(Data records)

· · · · ·

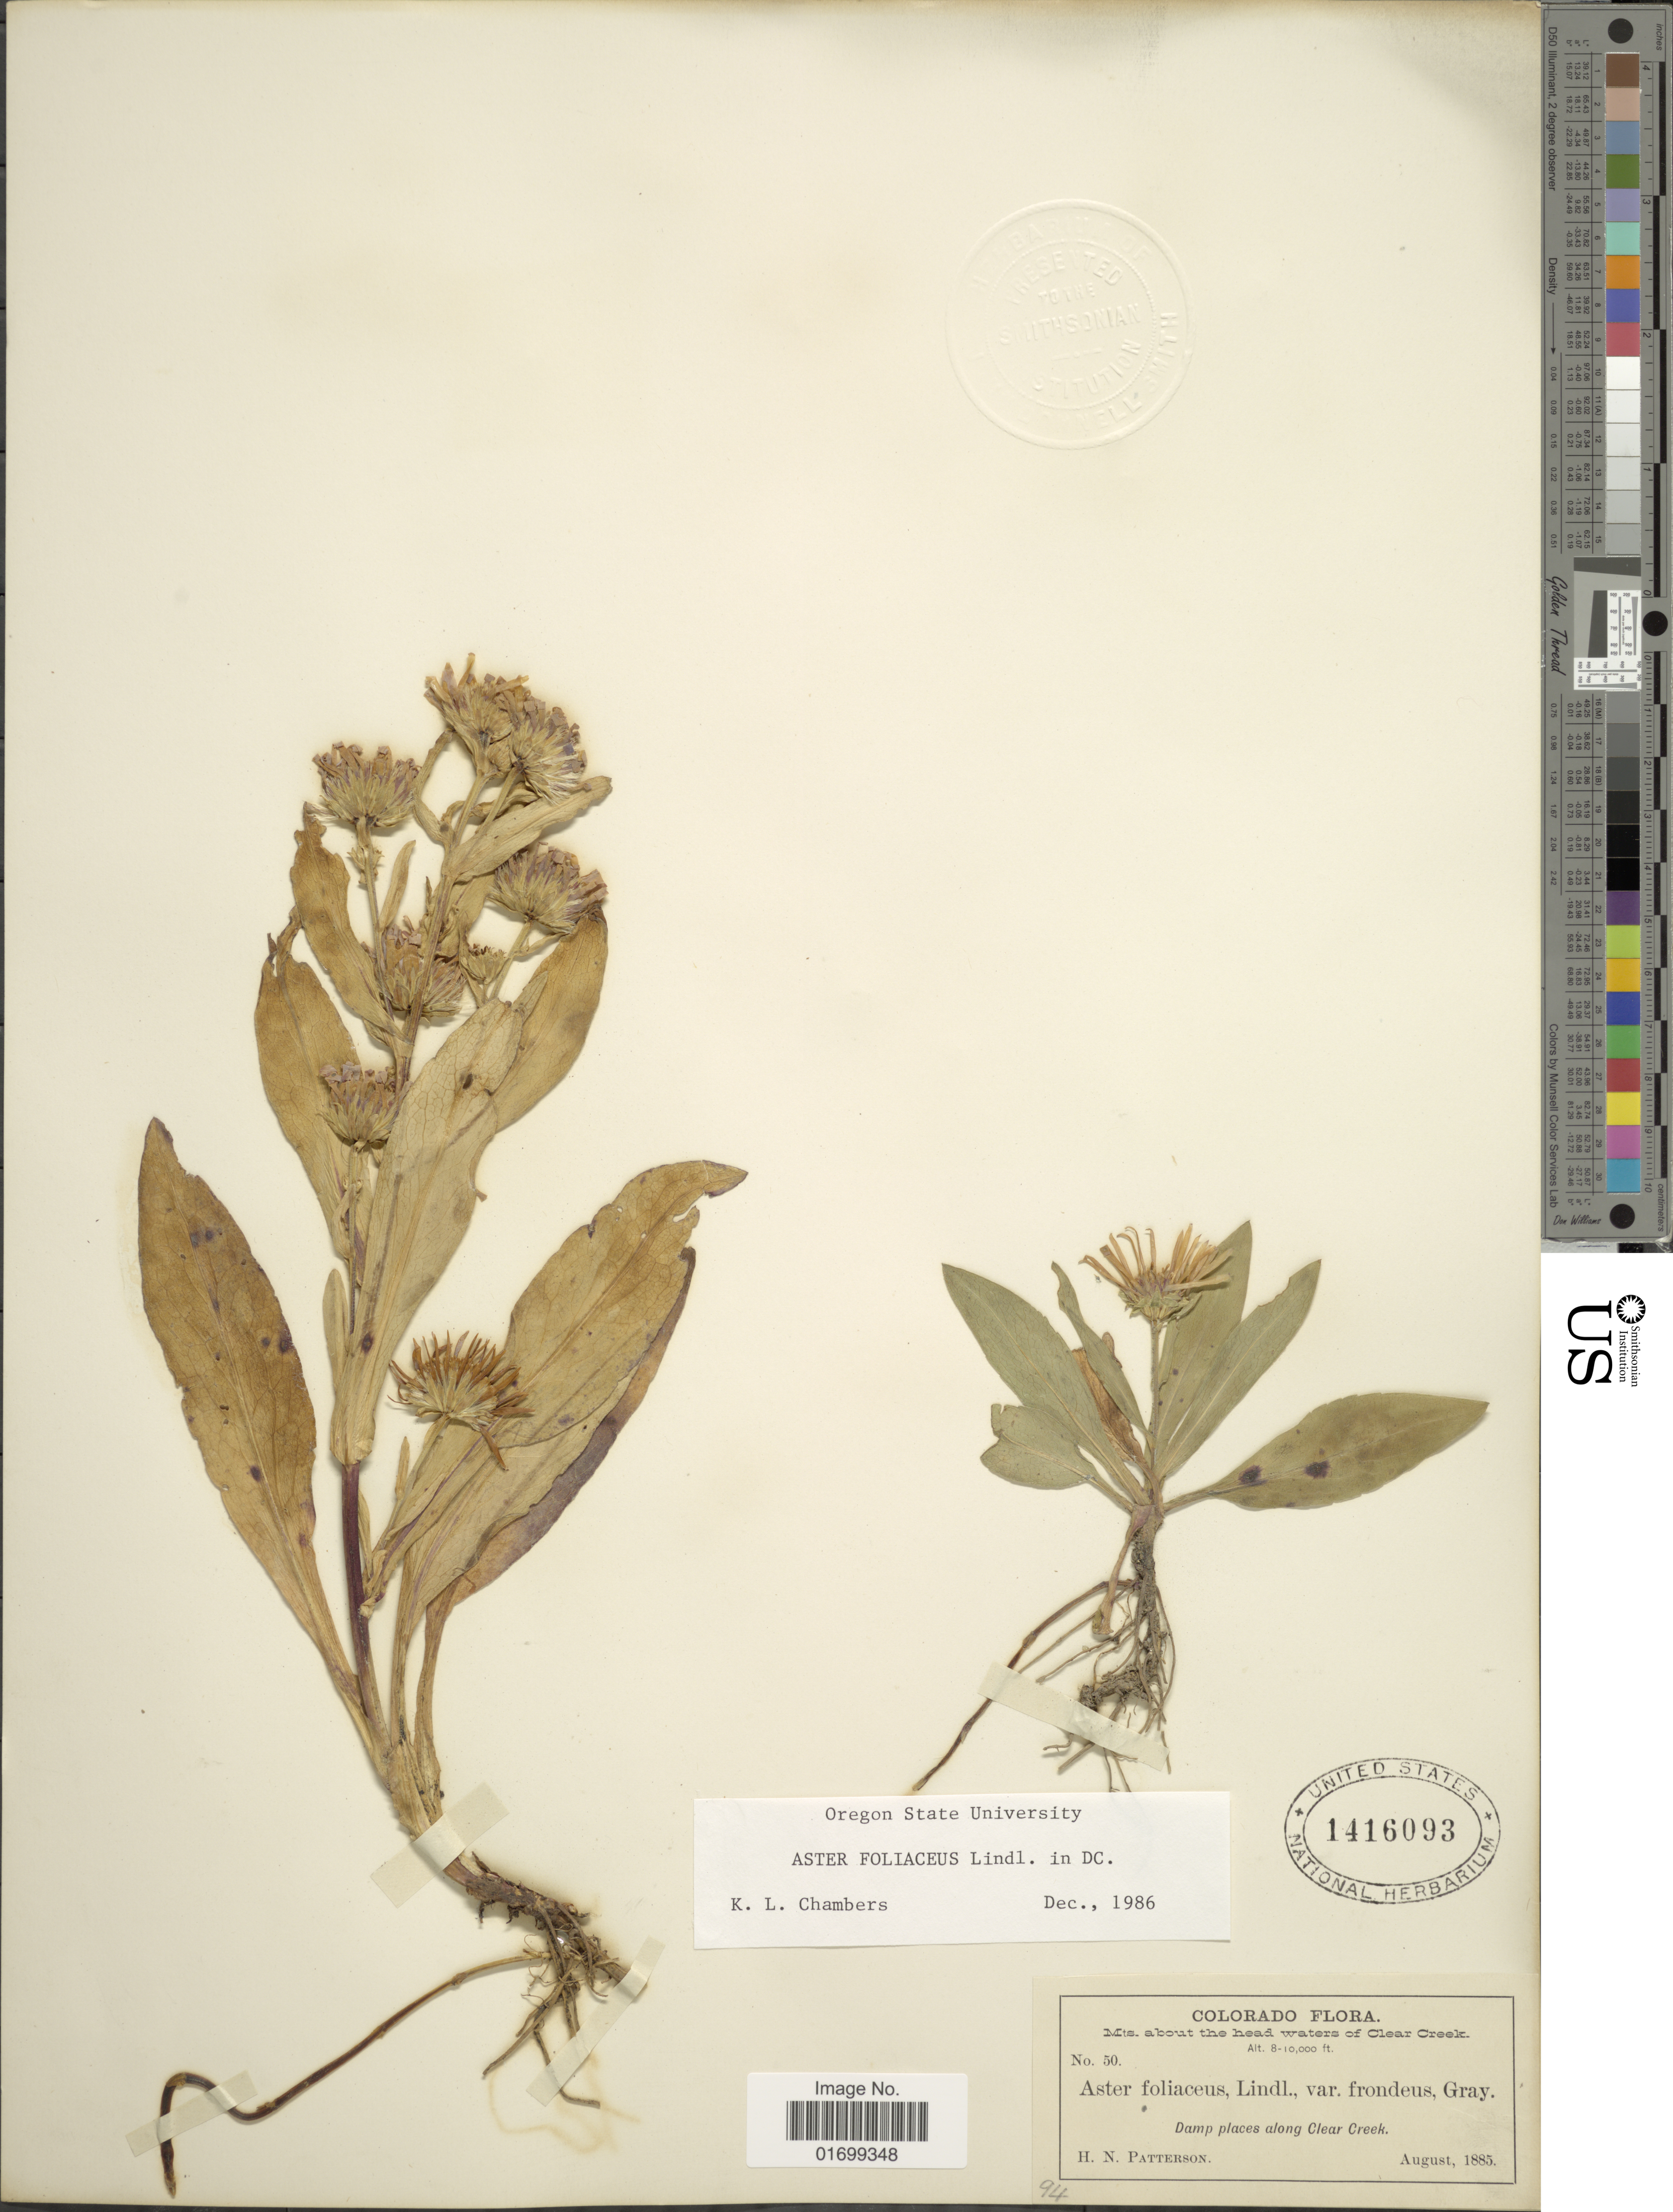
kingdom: Plantae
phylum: Tracheophyta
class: Magnoliopsida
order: Asterales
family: Asteraceae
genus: Symphyotrichum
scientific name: Symphyotrichum foliaceum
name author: (Lindl. ex DC.) G.L. Nesom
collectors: H. N. Patterson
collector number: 50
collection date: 1885-08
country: United States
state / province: Colorado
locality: Mtd. about the head waters of Clear Creek, damp places along Clear Creek.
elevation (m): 2438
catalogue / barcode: US 1416093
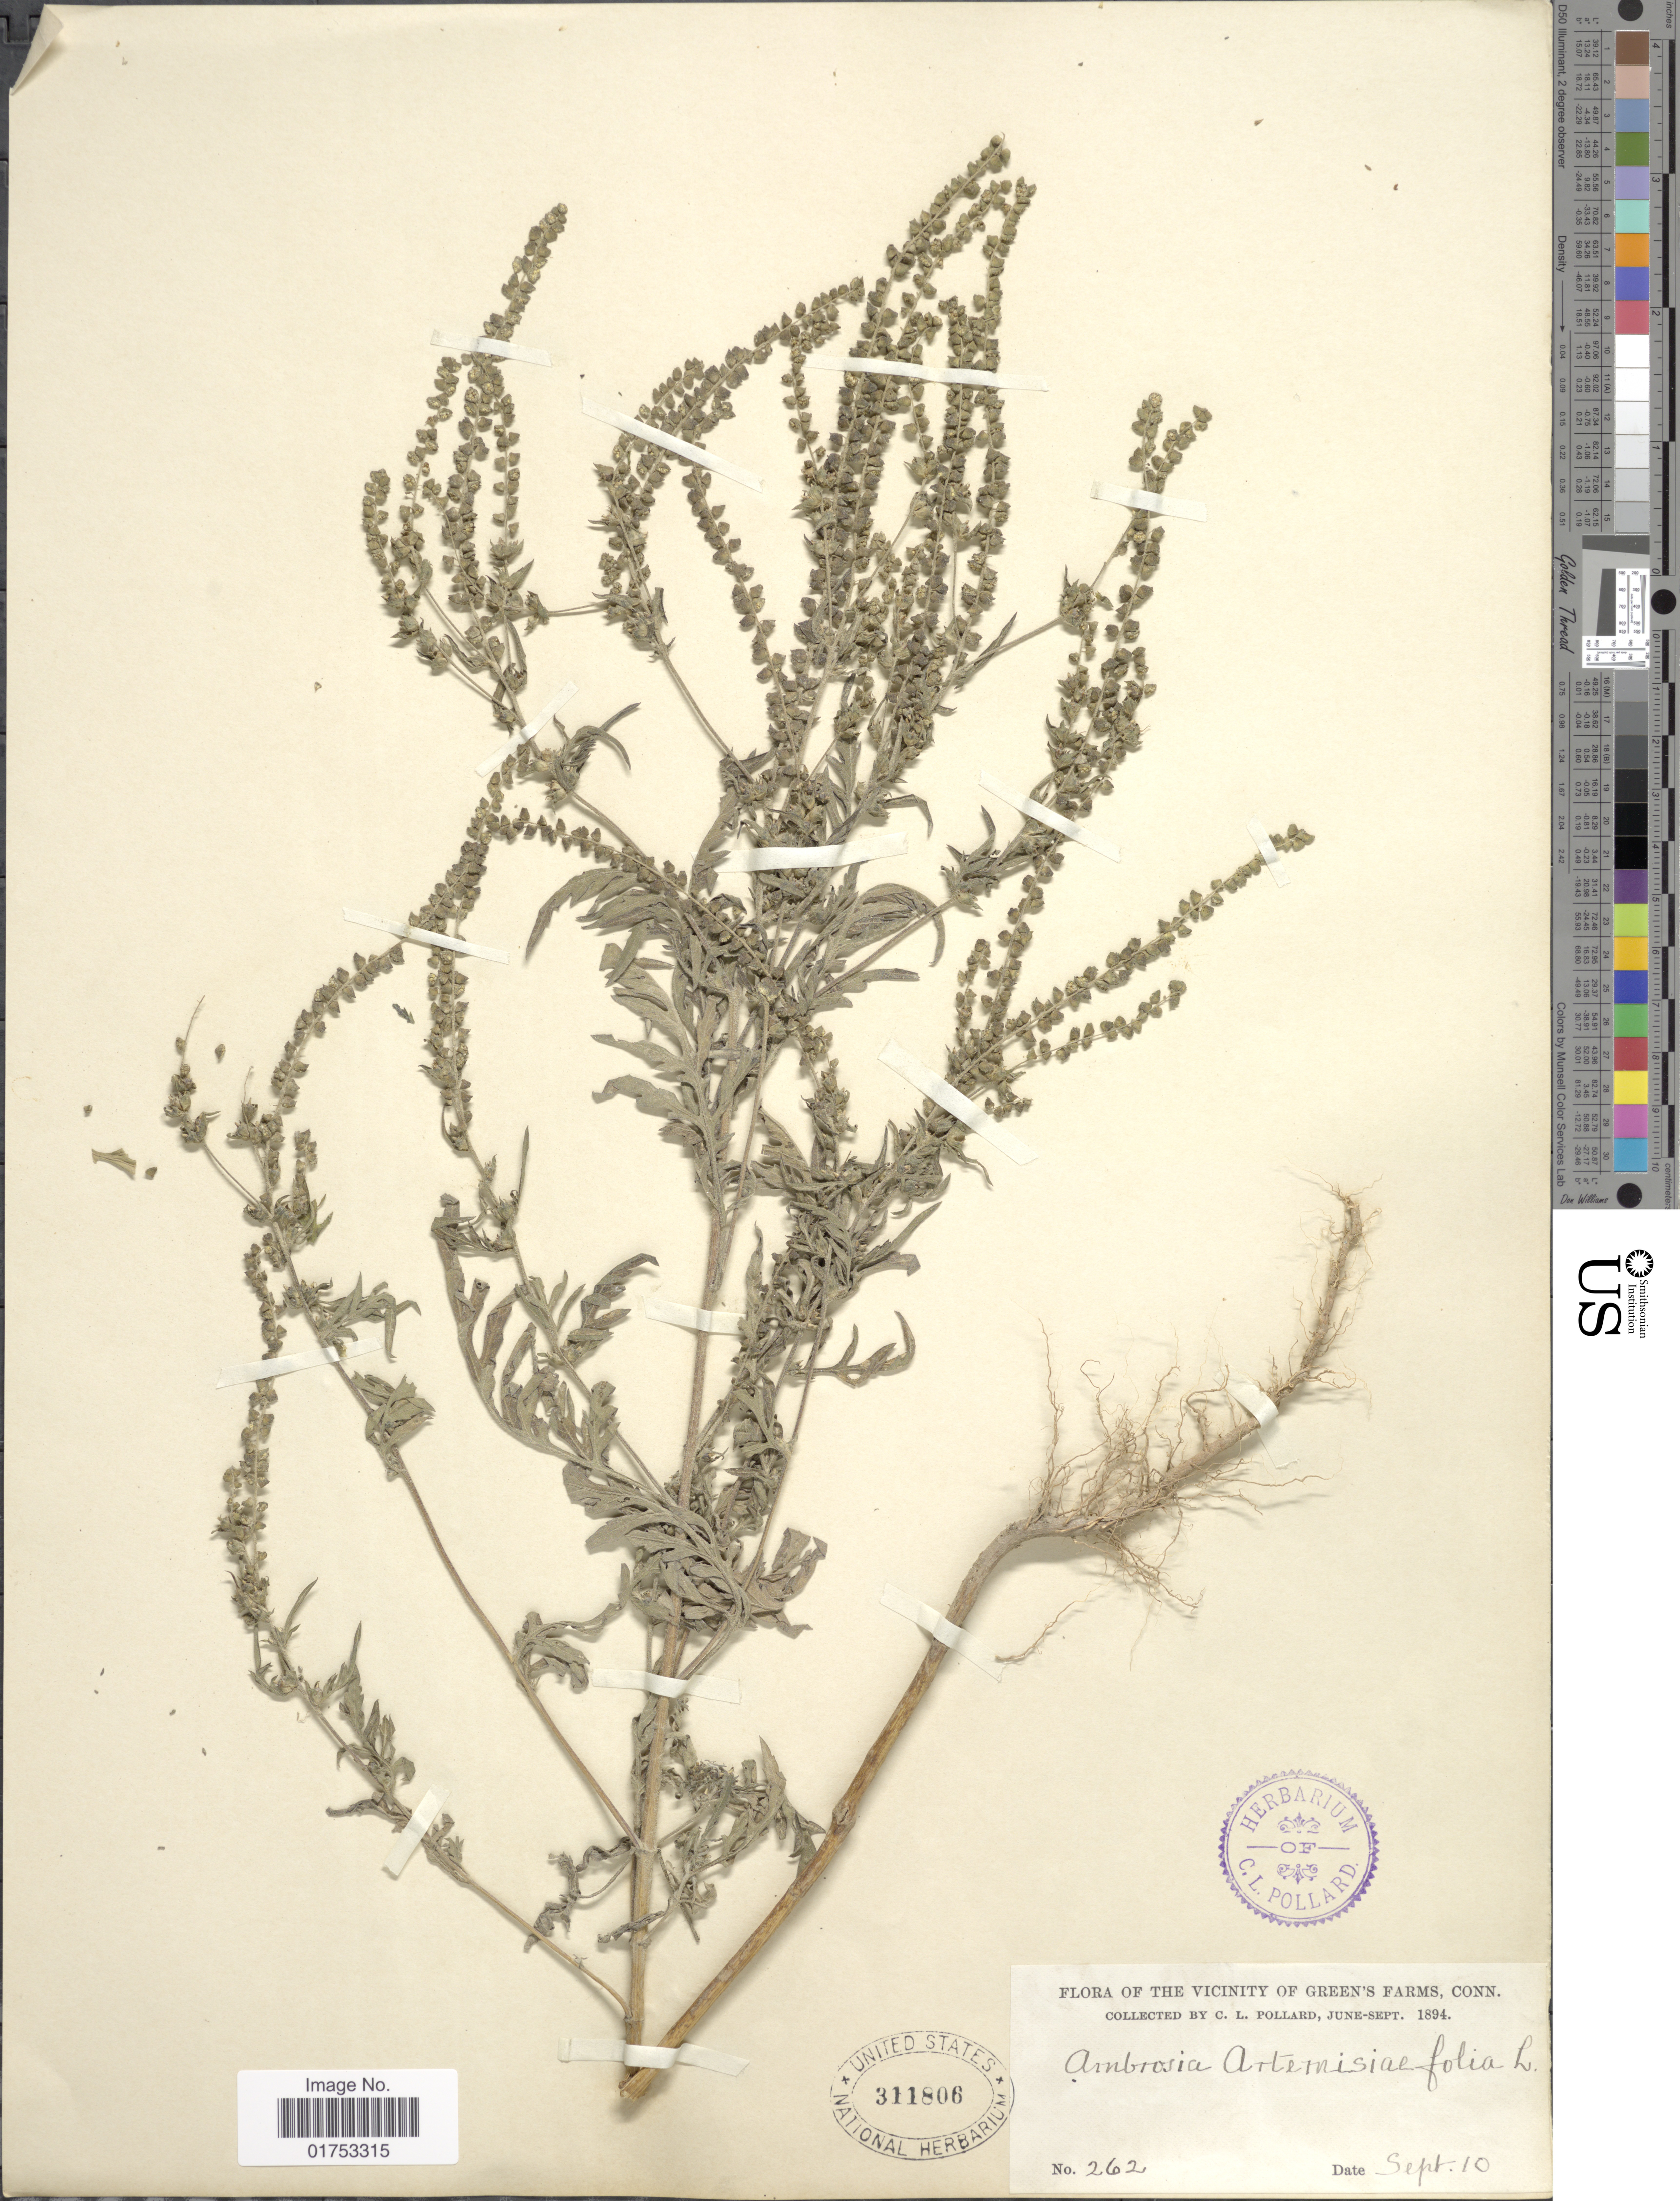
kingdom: Plantae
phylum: Tracheophyta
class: Magnoliopsida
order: Asterales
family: Asteraceae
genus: Ambrosia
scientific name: Ambrosia artemisiifolia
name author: L.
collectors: C. L. Pollard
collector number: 262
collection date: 1894-09-10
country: United States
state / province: Connecticut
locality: Vicinity of Green's Farms, Conn.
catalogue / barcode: US 311806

· · · · ·

*EXERCISE:*
Copy every line of the records above word for word, leaving out the pictures.

*FULL ANSWER:*
kingdom: Plantae
phylum: Tracheophyta
class: Magnoliopsida
order: Asterales
family: Asteraceae
genus: Symphyotrichum
scientific name: Symphyotrichum foliaceum
name author: (Lindl. ex DC.) G.L. Nesom
collectors: H. N. Patterson
collector number: 50
collection date: 1885-08
country: United States
state / province: Colorado
locality: Mtd. about the head waters of Clear Creek, damp places along Clear Creek.
elevation (m): 2438
catalogue / barcode: US 1416093
kingdom: Plantae
phylum: Tracheophyta
class: Magnoliopsida
order: Asterales
family: Asteraceae
genus: Ambrosia
scientific name: Ambrosia artemisiifolia
name author: L.
collectors: C. L. Pollard
collector number: 262
collection date: 1894-09-10
country: United States
state / province: Connecticut
locality: Vicinity of Green's Farms, Conn.
catalogue / barcode: US 311806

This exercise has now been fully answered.